━━━ Provided passage ━━━

Archive for October, 2007

Physics Integration

Sunday, October 14th, 2007

My goal for this weekend was to get a collision and physics library into C2.

We used ODE for PubCrawl and it didn’t leave me with much confidence. This time I chose to use the Bullet Physics Library because I’ve heard good things about it. Bullet is geared more towards game engines and is much simpler than ODE. I was able to get a quick test program up using Bullet in about a day. After another day I had integrated Bullet physics into the engine itself very nicely.

In C2 physics can be added to any SceneNodes by creating and attaching a PhysicsObject. A PhysicsObject does two things:

1) provides a description of an object for simulating physics
2) updates the transformation of the SceneNode after simulation each frame

For example a PhysicsObject can be created with a mass of 10 and a sphere collision shape of radius 2. The simulation is run: objects are moved, collisions are found and resolved. Then the PhysicsObject copies it’s simulated transformation to the SceneNode’s transformation. Then the scene is rendered.

The PhysicsObject class is actually a very simple wrapper around Bullet rigid bodies. It is mainly meant to keep the engine from using Bullet directly. This hides library and header dependencies. Once compiled into a library only the C2 engine headers are necessary to use the engine. If this were not the case using the engine would be a nightmare of dependencies.

I was able to add physics information to the scene file format as well. Any SceneNode with physics definitions has a PhysicsObject created and attached to itself on load. It’s very gratifying to write a quick scene file and load it up and watch objects fall and collide. It is surprising that good physics can be had at such a low investment of time. I highly recommend the Bullet Physics Library to anyone interested in adding physics to their game engine.

The next step in the physics system is to add constraints. Constraints would allow large static objects made up of multiple PhysicsObjects that act as one. Dynamic constraints would allow objects to move relative to each other in interesting ways. There also needs to be a way to fire scripts events on collision.

Portal was awesome and the ending is fantastic.

━━━

Problem statement: In the physics integration post, which physics library was chosen for C2? Please answer in a few words.

━━━ Source data ━━━

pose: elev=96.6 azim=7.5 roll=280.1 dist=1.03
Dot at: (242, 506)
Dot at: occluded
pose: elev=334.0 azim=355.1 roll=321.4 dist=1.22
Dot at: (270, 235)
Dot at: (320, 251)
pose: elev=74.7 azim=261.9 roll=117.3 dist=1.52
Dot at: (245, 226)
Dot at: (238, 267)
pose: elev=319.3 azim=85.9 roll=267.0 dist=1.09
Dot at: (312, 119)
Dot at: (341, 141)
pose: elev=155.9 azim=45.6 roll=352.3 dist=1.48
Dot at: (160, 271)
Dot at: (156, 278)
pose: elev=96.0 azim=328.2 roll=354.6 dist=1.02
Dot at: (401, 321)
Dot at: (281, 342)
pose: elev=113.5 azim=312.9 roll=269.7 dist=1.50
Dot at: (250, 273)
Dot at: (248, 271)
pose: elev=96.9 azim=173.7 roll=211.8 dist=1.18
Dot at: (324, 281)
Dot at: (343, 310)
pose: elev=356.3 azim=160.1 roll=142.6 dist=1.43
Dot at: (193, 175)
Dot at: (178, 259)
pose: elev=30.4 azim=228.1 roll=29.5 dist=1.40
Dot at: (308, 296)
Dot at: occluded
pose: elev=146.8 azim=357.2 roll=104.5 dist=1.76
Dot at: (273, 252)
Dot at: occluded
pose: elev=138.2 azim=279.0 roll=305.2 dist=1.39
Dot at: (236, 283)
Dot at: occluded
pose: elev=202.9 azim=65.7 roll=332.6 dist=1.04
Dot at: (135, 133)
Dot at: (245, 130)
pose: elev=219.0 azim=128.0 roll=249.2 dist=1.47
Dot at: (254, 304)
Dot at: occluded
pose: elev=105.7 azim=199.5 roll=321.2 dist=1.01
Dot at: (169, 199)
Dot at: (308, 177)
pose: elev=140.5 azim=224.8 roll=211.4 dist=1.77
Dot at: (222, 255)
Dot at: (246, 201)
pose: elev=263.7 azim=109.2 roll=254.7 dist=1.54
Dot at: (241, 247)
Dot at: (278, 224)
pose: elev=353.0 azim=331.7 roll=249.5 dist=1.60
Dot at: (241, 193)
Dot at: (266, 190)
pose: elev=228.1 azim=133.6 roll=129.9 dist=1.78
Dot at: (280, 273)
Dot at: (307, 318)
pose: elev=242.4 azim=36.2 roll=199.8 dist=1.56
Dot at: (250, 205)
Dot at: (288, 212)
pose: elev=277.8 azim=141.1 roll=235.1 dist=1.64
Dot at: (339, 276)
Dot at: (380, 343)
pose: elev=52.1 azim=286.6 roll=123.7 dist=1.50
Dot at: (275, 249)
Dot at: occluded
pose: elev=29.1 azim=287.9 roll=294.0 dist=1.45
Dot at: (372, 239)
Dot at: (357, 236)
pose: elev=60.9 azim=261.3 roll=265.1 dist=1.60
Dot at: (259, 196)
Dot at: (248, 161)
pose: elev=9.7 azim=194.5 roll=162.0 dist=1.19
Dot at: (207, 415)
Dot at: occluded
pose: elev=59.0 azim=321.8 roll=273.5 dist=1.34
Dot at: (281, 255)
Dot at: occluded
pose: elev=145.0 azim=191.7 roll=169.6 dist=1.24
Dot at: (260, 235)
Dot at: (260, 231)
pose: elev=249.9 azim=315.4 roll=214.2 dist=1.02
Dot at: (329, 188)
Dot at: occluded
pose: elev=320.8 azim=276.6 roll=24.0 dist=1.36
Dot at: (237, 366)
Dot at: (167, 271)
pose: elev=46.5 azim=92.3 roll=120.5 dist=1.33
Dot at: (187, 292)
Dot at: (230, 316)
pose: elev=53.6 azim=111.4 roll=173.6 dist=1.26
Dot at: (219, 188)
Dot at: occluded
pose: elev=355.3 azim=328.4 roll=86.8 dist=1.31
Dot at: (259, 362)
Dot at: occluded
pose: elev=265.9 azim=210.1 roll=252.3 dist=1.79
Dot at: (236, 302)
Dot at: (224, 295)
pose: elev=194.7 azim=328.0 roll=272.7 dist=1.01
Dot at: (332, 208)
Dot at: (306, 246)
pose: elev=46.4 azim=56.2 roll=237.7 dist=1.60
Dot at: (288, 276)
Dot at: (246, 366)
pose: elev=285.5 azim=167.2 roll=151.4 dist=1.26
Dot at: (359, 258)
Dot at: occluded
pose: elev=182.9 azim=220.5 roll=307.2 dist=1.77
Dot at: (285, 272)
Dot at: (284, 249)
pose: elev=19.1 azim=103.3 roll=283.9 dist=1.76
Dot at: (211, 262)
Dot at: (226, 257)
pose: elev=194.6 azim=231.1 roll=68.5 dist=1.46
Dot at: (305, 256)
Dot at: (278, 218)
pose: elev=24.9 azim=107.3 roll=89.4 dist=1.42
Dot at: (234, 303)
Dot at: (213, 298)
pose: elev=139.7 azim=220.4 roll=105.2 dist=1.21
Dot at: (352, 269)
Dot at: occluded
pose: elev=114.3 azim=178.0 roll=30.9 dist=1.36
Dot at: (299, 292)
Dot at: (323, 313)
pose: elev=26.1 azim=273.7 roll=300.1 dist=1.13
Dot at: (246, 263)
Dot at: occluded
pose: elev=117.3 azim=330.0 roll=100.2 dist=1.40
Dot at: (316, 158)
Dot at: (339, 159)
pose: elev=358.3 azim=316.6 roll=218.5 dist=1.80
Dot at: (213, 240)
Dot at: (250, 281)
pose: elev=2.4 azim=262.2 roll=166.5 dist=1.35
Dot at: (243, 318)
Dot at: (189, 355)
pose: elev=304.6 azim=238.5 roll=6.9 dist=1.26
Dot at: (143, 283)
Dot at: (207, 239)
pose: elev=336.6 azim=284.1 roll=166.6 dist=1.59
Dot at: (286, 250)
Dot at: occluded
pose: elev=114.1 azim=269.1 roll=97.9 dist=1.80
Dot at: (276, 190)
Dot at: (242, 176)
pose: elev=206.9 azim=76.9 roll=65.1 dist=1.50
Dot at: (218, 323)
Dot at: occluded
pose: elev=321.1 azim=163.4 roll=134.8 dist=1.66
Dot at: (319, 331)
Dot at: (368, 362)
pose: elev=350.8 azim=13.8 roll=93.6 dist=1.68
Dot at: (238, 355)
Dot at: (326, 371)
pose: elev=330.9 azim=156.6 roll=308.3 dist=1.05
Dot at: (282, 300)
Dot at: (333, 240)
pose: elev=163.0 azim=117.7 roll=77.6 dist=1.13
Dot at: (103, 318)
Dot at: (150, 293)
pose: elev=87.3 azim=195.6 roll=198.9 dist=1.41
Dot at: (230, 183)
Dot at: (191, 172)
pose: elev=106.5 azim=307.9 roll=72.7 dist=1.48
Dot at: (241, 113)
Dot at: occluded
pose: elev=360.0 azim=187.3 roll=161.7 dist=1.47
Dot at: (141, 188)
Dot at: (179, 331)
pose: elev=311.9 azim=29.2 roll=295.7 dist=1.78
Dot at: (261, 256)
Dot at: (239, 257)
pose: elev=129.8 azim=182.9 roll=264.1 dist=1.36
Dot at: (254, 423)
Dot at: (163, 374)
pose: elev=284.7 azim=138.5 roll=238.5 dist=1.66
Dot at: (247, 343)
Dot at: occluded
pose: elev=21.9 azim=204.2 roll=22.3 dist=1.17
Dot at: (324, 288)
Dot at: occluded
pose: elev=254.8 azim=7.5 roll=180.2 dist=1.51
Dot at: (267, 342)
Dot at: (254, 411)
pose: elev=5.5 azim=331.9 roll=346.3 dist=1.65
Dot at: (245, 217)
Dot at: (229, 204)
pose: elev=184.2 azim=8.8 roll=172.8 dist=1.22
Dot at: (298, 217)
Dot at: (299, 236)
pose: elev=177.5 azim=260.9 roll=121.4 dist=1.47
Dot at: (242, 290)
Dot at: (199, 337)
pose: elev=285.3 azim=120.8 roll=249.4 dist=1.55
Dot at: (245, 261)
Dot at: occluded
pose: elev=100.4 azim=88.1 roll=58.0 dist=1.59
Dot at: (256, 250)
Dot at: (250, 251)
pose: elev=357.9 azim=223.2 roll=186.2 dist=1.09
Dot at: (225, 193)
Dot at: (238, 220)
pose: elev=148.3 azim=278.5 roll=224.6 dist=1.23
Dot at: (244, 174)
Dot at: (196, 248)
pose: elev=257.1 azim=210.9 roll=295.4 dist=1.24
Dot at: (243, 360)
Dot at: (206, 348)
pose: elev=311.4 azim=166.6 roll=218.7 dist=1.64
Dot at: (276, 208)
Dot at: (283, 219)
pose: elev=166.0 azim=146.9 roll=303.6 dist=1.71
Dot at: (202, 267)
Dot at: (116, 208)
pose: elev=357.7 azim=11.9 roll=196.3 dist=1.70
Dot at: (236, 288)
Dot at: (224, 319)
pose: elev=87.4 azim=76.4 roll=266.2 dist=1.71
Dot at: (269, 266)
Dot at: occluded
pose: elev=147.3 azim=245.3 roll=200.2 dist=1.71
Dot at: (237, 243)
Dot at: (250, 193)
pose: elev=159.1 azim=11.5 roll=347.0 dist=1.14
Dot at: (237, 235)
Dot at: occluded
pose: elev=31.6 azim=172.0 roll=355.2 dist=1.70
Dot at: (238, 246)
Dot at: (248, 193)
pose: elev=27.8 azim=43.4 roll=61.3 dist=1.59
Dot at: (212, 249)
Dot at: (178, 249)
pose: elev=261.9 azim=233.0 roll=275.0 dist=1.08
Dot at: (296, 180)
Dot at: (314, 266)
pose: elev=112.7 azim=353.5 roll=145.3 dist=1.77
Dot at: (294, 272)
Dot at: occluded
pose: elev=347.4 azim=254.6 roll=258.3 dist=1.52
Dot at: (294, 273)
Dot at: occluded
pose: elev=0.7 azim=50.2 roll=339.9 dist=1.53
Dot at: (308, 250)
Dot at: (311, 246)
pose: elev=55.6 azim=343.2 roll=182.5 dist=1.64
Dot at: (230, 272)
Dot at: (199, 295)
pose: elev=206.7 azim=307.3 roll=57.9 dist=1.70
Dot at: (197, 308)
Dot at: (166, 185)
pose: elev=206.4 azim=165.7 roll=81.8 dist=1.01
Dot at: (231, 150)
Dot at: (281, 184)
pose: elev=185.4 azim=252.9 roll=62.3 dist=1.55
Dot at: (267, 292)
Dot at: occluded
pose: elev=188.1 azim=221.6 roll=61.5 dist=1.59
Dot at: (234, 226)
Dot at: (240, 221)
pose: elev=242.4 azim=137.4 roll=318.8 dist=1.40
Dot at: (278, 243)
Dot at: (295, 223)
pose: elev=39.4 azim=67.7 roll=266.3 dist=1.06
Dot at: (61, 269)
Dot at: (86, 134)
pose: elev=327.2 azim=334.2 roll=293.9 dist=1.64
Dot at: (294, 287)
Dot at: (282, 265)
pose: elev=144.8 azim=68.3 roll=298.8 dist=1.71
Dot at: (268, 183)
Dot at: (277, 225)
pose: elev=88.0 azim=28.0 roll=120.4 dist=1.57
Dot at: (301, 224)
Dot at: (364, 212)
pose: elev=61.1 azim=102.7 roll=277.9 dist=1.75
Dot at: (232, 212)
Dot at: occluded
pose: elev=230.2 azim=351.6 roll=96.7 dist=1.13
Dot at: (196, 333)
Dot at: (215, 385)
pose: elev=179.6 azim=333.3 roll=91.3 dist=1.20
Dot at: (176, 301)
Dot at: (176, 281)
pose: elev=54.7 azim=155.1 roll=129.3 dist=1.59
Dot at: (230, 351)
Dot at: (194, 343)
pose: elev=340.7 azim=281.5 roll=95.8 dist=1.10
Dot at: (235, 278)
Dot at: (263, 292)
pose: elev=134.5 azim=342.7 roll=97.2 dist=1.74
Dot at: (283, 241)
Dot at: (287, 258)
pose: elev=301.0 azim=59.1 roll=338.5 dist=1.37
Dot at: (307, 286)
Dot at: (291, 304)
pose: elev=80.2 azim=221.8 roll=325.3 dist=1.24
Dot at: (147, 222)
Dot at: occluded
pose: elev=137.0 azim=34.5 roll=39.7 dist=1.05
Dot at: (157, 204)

━━━

Response below: The Bullet Physics Library